The Spices’ new bundle of joy!


Nelson Mwangi, National Intern

Date Published

When you are out on Long Term Monitoring (LTM) you expect to see a lot of interesting things from vultures feeding on a dead Grant’s gazelle, giraffes necking or male elephants fighting. However seeing a new life is one of the greatest and life changing experiences. Be it a new born lion cub, a giraffe calf trying to stand up or a new born elephant calf.

A few days ago when we were out on LTM we spotted a large parade of about 40 elephants. In the herd was about 4 different families one of them being the Spices. Our curiosity was aroused by this large group of elephants which is an unusual thing to do in the dry season. We started following the herd and in the midst of the huge legs we saw a very tiny moving figure.

“A new calf!” Davido our LTM leader shouted unable to hide his excitement. The other elephants in the herd were so protective of the baby, blocking the calf with their huge legs making it hard for us to see the new born.

“That is her mum, Pilipili. The calf is barely a day old,” Davido adds. The Spices were in a rush and we only had a few minutes to take photos as well as glimpse at the calf. We left the group in peace and moved along knowing it wouldn’t be long before we saw her again.

The following day, while on our usual LTM we spotted Pilipili stretching her trunk over a toothbrush tree reaching out for fresh leaves. Lying on the path under the tree was her new calf who was deeply asleep! This was the perfect moment to spend time with her and her family.
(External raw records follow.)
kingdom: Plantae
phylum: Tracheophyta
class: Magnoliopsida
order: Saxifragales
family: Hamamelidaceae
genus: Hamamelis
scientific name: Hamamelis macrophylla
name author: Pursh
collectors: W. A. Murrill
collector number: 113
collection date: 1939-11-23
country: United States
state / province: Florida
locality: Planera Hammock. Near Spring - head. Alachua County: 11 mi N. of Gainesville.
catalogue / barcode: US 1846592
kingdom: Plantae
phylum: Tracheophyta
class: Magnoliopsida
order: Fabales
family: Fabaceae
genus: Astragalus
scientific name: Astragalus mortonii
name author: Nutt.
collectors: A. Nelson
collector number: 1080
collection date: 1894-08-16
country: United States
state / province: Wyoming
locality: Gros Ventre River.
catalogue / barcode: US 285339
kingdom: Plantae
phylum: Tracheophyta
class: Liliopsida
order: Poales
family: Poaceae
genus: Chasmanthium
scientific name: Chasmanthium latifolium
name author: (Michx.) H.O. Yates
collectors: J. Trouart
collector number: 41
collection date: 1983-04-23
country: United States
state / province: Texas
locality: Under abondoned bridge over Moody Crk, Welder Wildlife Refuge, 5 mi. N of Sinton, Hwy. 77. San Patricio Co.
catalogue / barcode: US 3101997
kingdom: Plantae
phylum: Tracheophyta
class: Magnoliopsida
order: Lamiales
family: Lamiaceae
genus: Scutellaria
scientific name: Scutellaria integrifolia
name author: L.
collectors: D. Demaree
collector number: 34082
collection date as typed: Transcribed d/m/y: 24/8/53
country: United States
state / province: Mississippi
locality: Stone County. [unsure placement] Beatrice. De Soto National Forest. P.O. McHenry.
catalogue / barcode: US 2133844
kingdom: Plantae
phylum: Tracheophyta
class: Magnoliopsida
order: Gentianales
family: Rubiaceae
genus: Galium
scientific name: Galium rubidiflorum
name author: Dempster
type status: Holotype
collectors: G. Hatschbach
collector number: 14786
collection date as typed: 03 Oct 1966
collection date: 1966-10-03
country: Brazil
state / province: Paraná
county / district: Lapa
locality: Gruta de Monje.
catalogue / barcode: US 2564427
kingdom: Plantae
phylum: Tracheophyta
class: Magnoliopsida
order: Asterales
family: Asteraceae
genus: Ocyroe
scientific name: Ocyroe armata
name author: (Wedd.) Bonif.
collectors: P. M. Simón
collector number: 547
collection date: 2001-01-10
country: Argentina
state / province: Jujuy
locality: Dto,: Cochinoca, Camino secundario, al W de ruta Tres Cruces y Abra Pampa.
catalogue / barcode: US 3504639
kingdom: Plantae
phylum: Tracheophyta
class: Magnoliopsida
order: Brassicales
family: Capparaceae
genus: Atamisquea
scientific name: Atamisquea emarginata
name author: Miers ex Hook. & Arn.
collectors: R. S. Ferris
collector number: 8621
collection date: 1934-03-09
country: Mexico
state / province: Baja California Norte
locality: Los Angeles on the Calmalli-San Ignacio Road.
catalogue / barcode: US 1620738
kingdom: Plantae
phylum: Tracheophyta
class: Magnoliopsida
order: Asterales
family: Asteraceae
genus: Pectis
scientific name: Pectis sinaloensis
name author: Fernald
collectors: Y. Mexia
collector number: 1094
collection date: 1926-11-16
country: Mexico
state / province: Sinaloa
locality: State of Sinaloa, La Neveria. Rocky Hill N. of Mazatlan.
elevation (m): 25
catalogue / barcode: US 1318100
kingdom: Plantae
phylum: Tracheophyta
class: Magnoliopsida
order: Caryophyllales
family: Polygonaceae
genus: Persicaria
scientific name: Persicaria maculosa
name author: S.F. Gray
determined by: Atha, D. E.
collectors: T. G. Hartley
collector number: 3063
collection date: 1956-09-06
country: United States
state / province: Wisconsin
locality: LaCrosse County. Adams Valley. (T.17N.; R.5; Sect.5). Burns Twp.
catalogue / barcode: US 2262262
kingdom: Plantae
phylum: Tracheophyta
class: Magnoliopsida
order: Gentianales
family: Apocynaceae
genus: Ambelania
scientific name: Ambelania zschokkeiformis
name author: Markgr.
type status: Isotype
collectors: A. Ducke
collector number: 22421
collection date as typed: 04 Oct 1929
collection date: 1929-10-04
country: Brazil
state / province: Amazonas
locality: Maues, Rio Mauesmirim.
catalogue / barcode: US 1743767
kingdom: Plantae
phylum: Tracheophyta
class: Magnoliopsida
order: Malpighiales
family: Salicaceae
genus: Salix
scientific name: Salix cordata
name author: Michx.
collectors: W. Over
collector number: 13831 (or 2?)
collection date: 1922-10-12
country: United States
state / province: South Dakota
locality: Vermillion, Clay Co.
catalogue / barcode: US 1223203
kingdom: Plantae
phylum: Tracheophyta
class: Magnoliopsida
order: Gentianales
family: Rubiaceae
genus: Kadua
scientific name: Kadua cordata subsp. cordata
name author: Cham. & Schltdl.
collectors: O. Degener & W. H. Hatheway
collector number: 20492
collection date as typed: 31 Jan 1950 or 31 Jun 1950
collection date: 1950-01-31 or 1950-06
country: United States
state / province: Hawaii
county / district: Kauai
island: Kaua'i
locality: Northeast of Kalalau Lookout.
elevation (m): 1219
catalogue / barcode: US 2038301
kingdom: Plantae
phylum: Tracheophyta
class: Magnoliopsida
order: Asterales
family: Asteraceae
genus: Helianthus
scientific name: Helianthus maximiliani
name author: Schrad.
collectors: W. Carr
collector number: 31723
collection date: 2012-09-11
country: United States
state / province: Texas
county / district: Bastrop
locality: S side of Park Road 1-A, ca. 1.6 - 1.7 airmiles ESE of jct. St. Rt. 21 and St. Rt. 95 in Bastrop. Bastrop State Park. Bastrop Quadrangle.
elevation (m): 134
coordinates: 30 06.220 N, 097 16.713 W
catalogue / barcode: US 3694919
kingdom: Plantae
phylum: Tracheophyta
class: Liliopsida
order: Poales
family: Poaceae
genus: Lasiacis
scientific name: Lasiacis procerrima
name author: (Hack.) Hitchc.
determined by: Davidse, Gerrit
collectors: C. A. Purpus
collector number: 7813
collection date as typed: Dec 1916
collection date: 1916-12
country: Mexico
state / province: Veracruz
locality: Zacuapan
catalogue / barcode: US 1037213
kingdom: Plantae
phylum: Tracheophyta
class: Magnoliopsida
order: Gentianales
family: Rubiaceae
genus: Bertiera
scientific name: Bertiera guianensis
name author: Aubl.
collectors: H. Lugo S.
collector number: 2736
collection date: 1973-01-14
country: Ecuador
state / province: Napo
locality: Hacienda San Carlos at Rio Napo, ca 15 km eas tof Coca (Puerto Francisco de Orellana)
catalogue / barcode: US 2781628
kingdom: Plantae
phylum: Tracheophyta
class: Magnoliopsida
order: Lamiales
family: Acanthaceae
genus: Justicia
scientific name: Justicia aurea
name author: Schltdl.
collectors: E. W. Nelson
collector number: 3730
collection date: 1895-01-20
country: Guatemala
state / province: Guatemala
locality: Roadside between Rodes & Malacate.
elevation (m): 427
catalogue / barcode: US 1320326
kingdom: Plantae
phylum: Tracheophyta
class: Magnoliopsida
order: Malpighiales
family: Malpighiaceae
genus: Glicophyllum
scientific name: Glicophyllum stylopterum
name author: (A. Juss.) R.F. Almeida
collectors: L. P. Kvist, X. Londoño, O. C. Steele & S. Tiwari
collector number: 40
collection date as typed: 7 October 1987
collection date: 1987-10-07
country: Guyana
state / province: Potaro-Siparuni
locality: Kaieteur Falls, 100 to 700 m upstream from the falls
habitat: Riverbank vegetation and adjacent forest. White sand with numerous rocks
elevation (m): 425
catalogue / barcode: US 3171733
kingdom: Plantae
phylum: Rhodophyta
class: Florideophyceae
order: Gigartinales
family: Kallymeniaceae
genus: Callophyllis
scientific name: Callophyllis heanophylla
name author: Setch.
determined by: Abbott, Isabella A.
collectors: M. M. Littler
You could see Pilipili’s motherly protective instinct by the way she was spreading her ears whenever there was any slight movement and the way she spread her legs over the calf in a protective stance.

After Pilipili had her fill she started nudging the baby with her foot signaling ‘it’s time to go’. Using her mother’s foot for support the calf stood up, still unsure of what to do with her ears and immediately started suckling. The rest of the members from the spices family who were hoovering around soon joined Pilipili and started greeting the calf by touching her with their trunks. You could feel the bond between them as they carried on with this ritual. This bond is now stronger than ever with the arrival of the young one and the Spices are now a stronger family.

It was time to leave the Spices after spending almost two priceless hours with the calf. Pilipili’s daughter is now a key member of the Spices family and hopefully one day she will be the matriarch. With all the challenges that the African elephant is facing such as poaching, trade in ivory, change in habitat and climate change Pilipili’s daughter is more than just a number; she is a sign of hope for all endangered wildlife species all over the world. She is the reason why we must all commit to protecting these animals.